# Guys Need Advice Now!!! 11/2/04 1:20 Pm



## kutch (Sep 22, 2004)

An 98 M3 just showed up at the local dealer with 89000 miles, silver w/ blk interior. The previous owner was in the local chapter (CCA) and bought a new 330xi. I know the car durning his ownership was never tracked raced anything other than a daily driver. Right now I've got a 98 328is...Is 40 or so HP really worth the money??? They want 18K for the M, I still owe a few grand on mine but I've also installed alot of OE M components...

I do not track my car either, its a daily driver 60 miles a day!

What would you do?? This car I believe is not going to sit the week, It looks that good...

-kutch

[email protected]


----------



## Chris90 (Apr 7, 2003)

M3s are easy to come by now, for less than $18k and with fewer miles. Unless the previous owner has fixed a lot of stuff, you're looking at thousands of dollars of repairs (ball joints, shock mounts, bearings, control arms, the list goes on for a 90k E36).

I don't find the E36 M3 drives different enough from my modded 325i to be worth the big hit. I wouldn't upgrade from a 328is if I were you. It'll probably cost you like $10k or more, especially counting all the maintenance that car will probably need.


----------



## LDV330i (May 24, 2003)

I would personally would be leary of buying a used car in excess of 60,000 miles.
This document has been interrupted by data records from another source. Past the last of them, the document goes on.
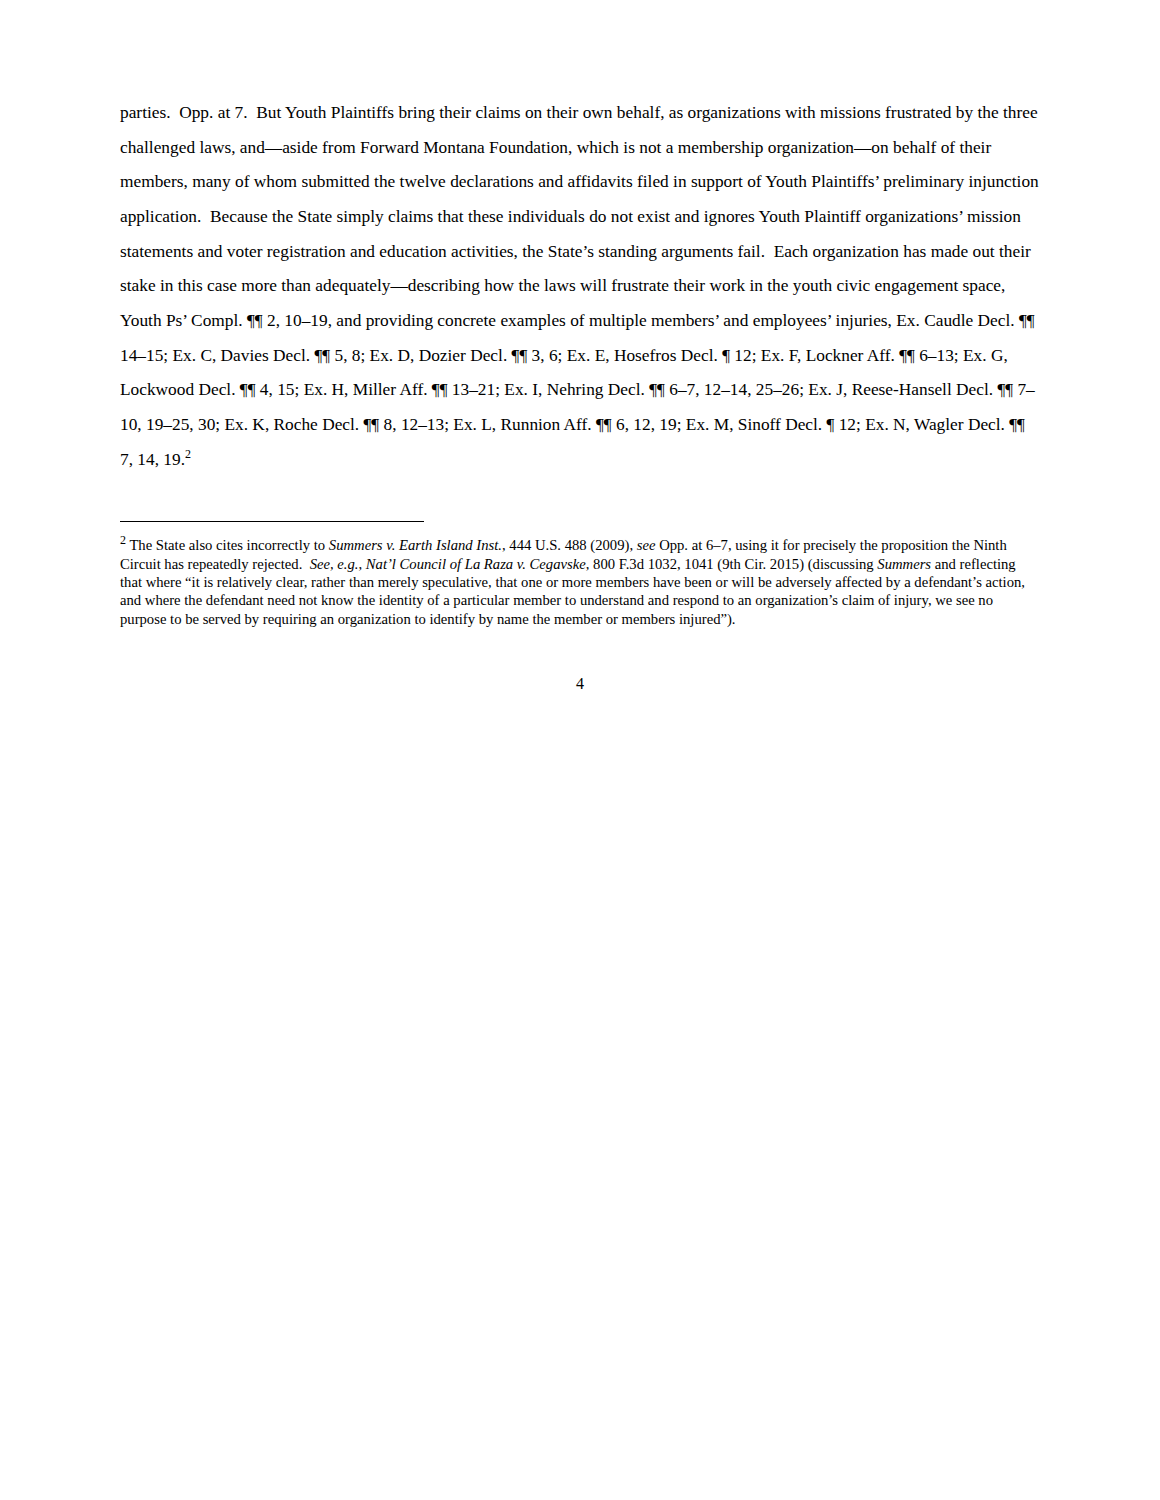parties. Opp. at 7. But Youth Plaintiffs bring their claims on their own behalf, as organizations with missions frustrated by the three challenged laws, and—aside from Forward Montana Foundation, which is not a membership organization—on behalf of their members, many of whom submitted the twelve declarations and affidavits filed in support of Youth Plaintiffs’ preliminary injunction application. Because the State simply claims that these individuals do not exist and ignores Youth Plaintiff organizations’ mission statements and voter registration and education activities, the State’s standing arguments fail. Each organization has made out their stake in this case more than adequately—describing how the laws will frustrate their work in the youth civic engagement space, Youth Ps’ Compl. ¶¶ 2, 10–19, and providing concrete examples of multiple members’ and employees’ injuries, Ex. Caudle Decl. ¶¶ 14–15; Ex. C, Davies Decl. ¶¶ 5, 8; Ex. D, Dozier Decl. ¶¶ 3, 6; Ex. E, Hosefros Decl. ¶ 12; Ex. F, Lockner Aff. ¶¶ 6–13; Ex. G, Lockwood Decl. ¶¶ 4, 15; Ex. H, Miller Aff. ¶¶ 13–21; Ex. I, Nehring Decl. ¶¶ 6–7, 12–14, 25–26; Ex. J, Reese‑Hansell Decl. ¶¶ 7–10, 19–25, 30; Ex. K, Roche Decl. ¶¶ 8, 12–13; Ex. L, Runnion Aff. ¶¶ 6, 12, 19; Ex. M, Sinoff Decl. ¶ 12; Ex. N, Wagler Decl. ¶¶ 7, 14, 19.2
2 The State also cites incorrectly to Summers v. Earth Island Inst., 444 U.S. 488 (2009), see Opp. at 6–7, using it for precisely the proposition the Ninth Circuit has repeatedly rejected. See, e.g., Nat’l Council of La Raza v. Cegavske, 800 F.3d 1032, 1041 (9th Cir. 2015) (discussing Summers and reflecting that where “it is relatively clear, rather than merely speculative, that one or more members have been or will be adversely affected by a defendant’s action, and where the defendant need not know the identity of a particular member to understand and respond to an organization’s claim of injury, we see no purpose to be served by requiring an organization to identify by name the member or members injured”).
4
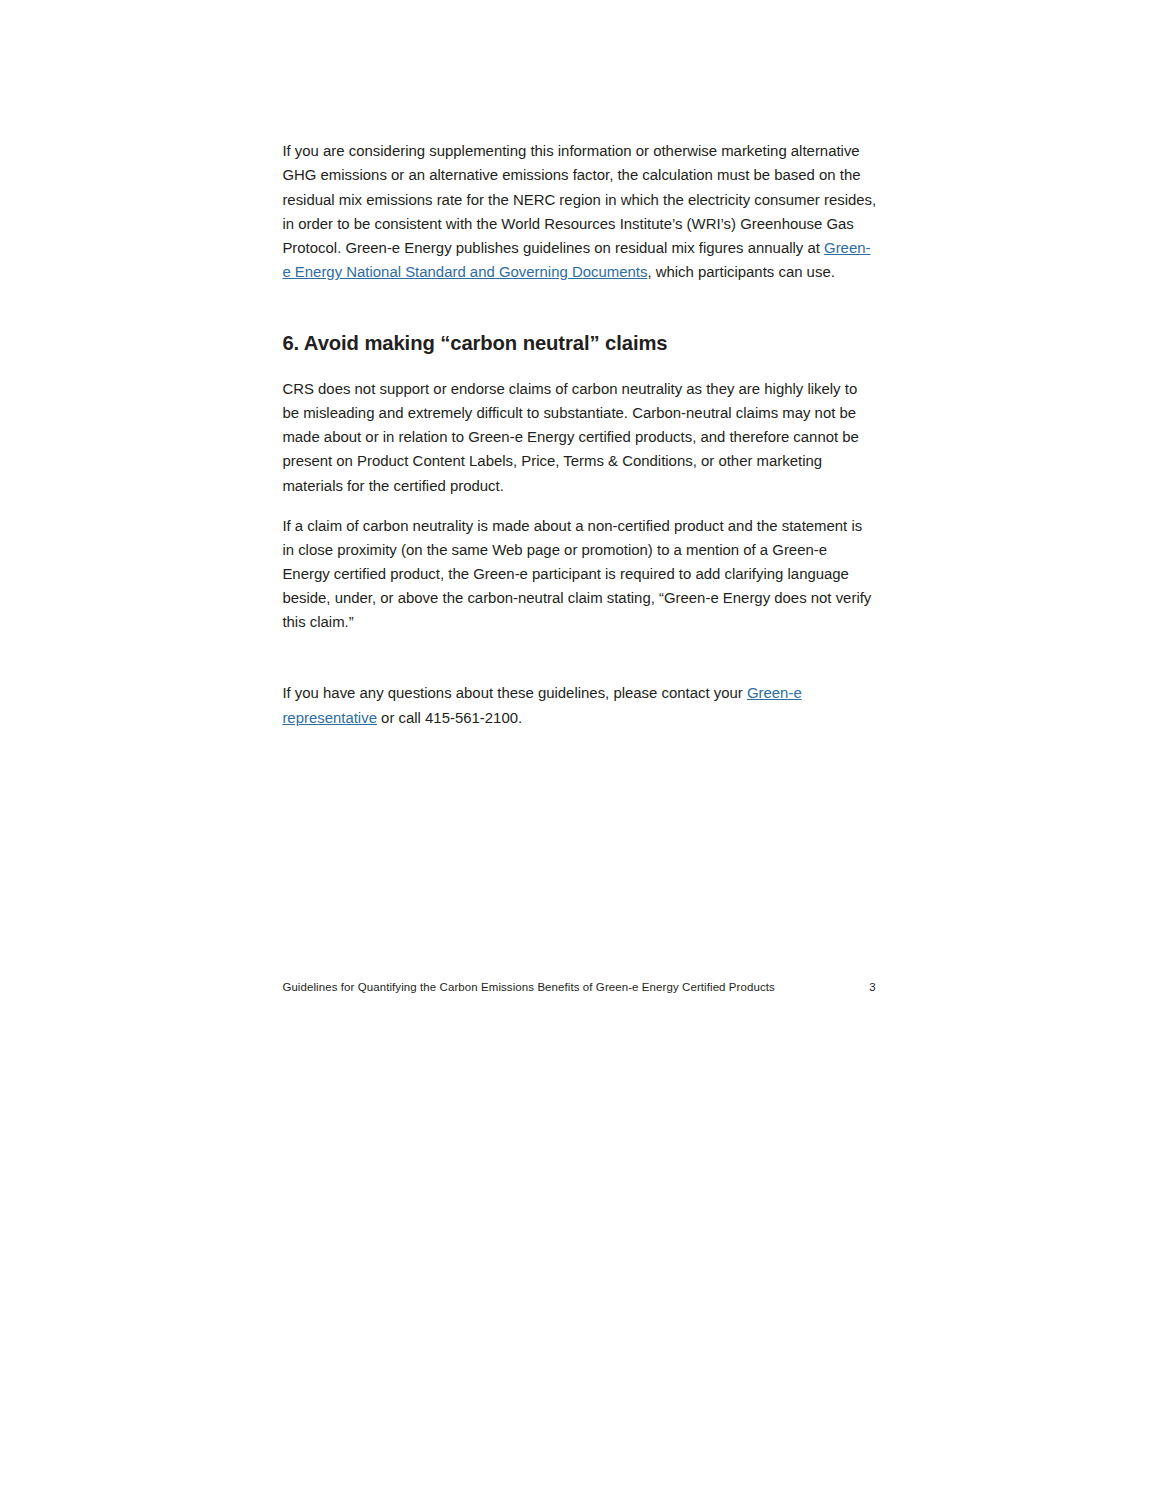If you are considering supplementing this information or otherwise marketing alternative GHG emissions or an alternative emissions factor, the calculation must be based on the residual mix emissions rate for the NERC region in which the electricity consumer resides, in order to be consistent with the World Resources Institute’s (WRI’s) Greenhouse Gas Protocol. Green-e Energy publishes guidelines on residual mix figures annually at Green-e Energy National Standard and Governing Documents, which participants can use.
6. Avoid making “carbon neutral” claims
CRS does not support or endorse claims of carbon neutrality as they are highly likely to be misleading and extremely difficult to substantiate. Carbon-neutral claims may not be made about or in relation to Green-e Energy certified products, and therefore cannot be present on Product Content Labels, Price, Terms & Conditions, or other marketing materials for the certified product.
If a claim of carbon neutrality is made about a non-certified product and the statement is in close proximity (on the same Web page or promotion) to a mention of a Green-e Energy certified product, the Green-e participant is required to add clarifying language beside, under, or above the carbon-neutral claim stating, “Green-e Energy does not verify this claim.”
If you have any questions about these guidelines, please contact your Green-e representative or call 415-561-2100.
Guidelines for Quantifying the Carbon Emissions Benefits of Green-e Energy Certified Products 3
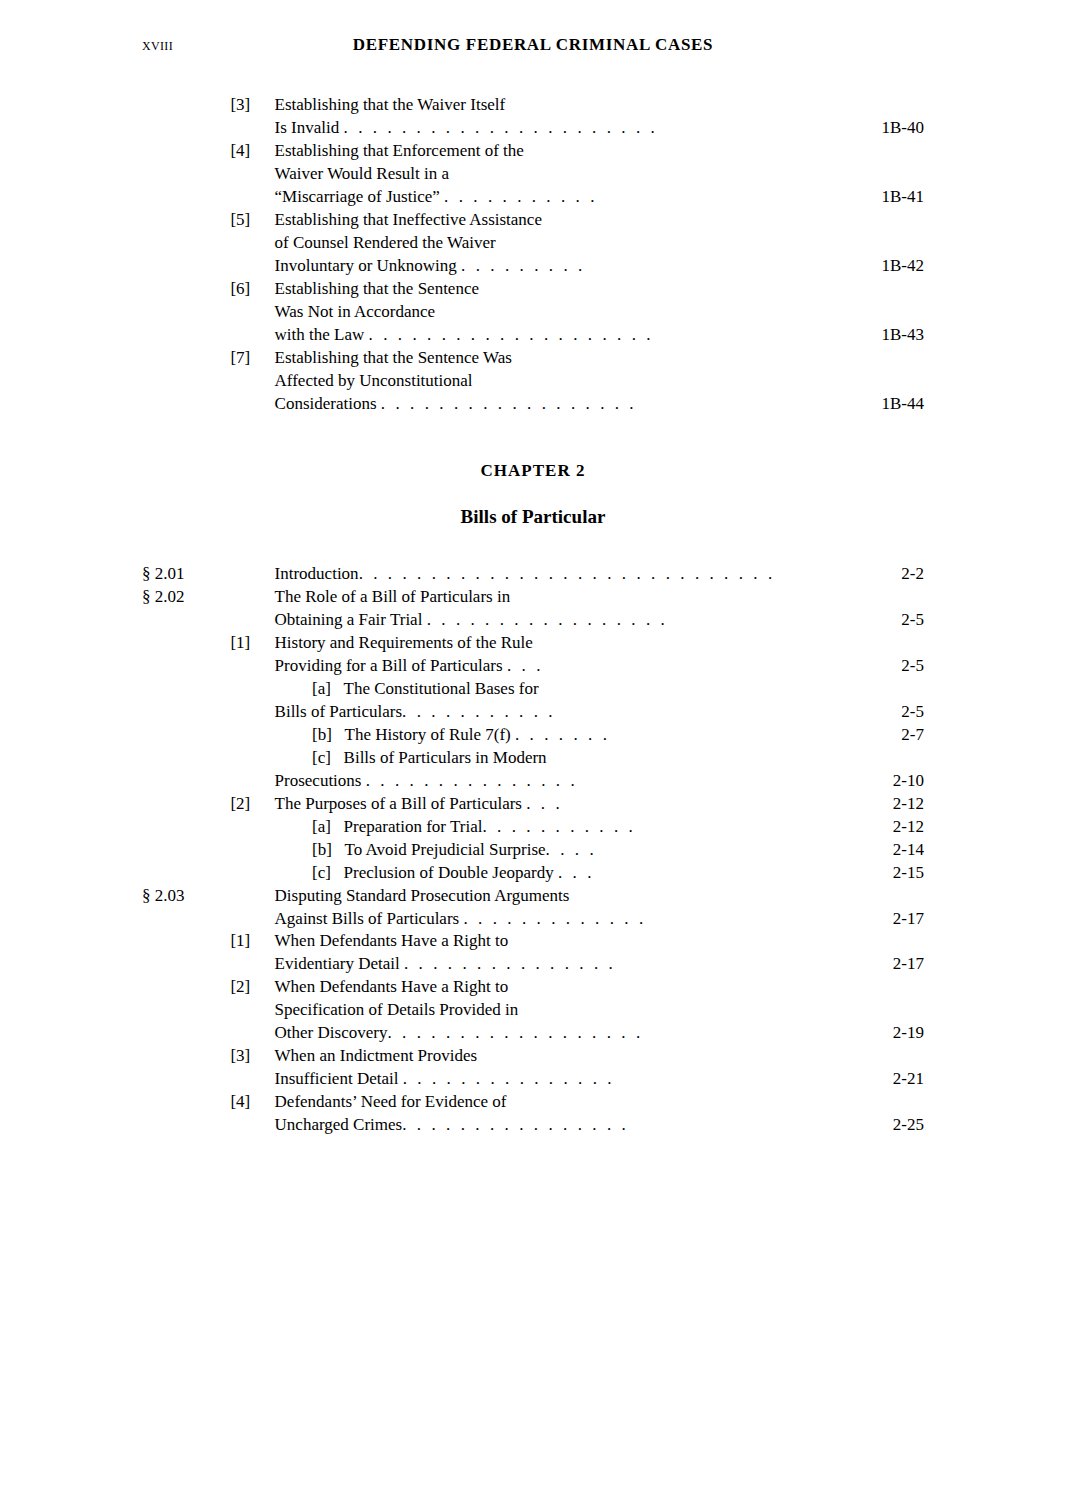xviii
Defending Federal Criminal Cases
| | [3] | Establishing that the Waiver Itself | |
| | | Is Invalid . . . . . . . . . . . . . . . . . . . . . . | 1B-40 |
| | [4] | Establishing that Enforcement of the | |
| | | Waiver Would Result in a | |
| | | “Miscarriage of Justice” . . . . . . . . . . . | 1B-41 |
| | [5] | Establishing that Ineffective Assistance | |
| | | of Counsel Rendered the Waiver | |
| | | Involuntary or Unknowing . . . . . . . . . | 1B-42 |
| | [6] | Establishing that the Sentence | |
| | | Was Not in Accordance | |
| | | with the Law . . . . . . . . . . . . . . . . . . . . | 1B-43 |
| | [7] | Establishing that the Sentence Was | |
| | | Affected by Unconstitutional | |
| | | Considerations . . . . . . . . . . . . . . . . . . | 1B-44 |
CHAPTER 2
Bills of Particular
| § 2.01 | | Introduction . . . . . . . . . . . . . . . . . . . . . . . . . . . . . | 2-2 |
| § 2.02 | | The Role of a Bill of Particulars in | |
| | | Obtaining a Fair Trial . . . . . . . . . . . . . . . . . | 2-5 |
| | [1] | History and Requirements of the Rule | |
| | | Providing for a Bill of Particulars . . . | 2-5 |
| | | [a] The Constitutional Bases for | |
| | | Bills of Particulars . . . . . . . . . . . | 2-5 |
| | | [b] The History of Rule 7(f) . . . . . . . | 2-7 |
| | | [c] Bills of Particulars in Modern | |
| | | Prosecutions . . . . . . . . . . . . . . . | 2-10 |
| | [2] | The Purposes of a Bill of Particulars . . . | 2-12 |
| | | [a] Preparation for Trial . . . . . . . . . . . | 2-12 |
| | | [b] To Avoid Prejudicial Surprise . . . . | 2-14 |
| | | [c] Preclusion of Double Jeopardy . . . | 2-15 |
| § 2.03 | | Disputing Standard Prosecution Arguments | |
| | | Against Bills of Particulars . . . . . . . . . . . . . | 2-17 |
| | [1] | When Defendants Have a Right to | |
| | | Evidentiary Detail . . . . . . . . . . . . . . . | 2-17 |
| | [2] | When Defendants Have a Right to | |
| | | Specification of Details Provided in | |
| | | Other Discovery . . . . . . . . . . . . . . . . . . | 2-19 |
| | [3] | When an Indictment Provides | |
| | | Insufficient Detail . . . . . . . . . . . . . . . | 2-21 |
| | [4] | Defendants’ Need for Evidence of | |
| | | Uncharged Crimes . . . . . . . . . . . . . . . . | 2-25 |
The car is now out of warranty. Regardless of whether it has been a low maintenance car, at this point things to start to wear out and they will have to be replaced. It is bad enough to own the car out right and have to incur some these expenses but to have to make payments at same the same time would really bother me. I am not sure what kind of down payment you had it mind but the car payments could be in excess of $300/month on a 48 month loan. You probably also need to check on insurance. You also mention that you will use the car to commute 60 miles a day, so it sounds like you will putting 18-20k miles a year on the car and that will make some of those expense add up in hurry, such as tires. Those performace tire will have to replace about every 20k miles at $250 or more each. Anyways those are my 2 cents.


----------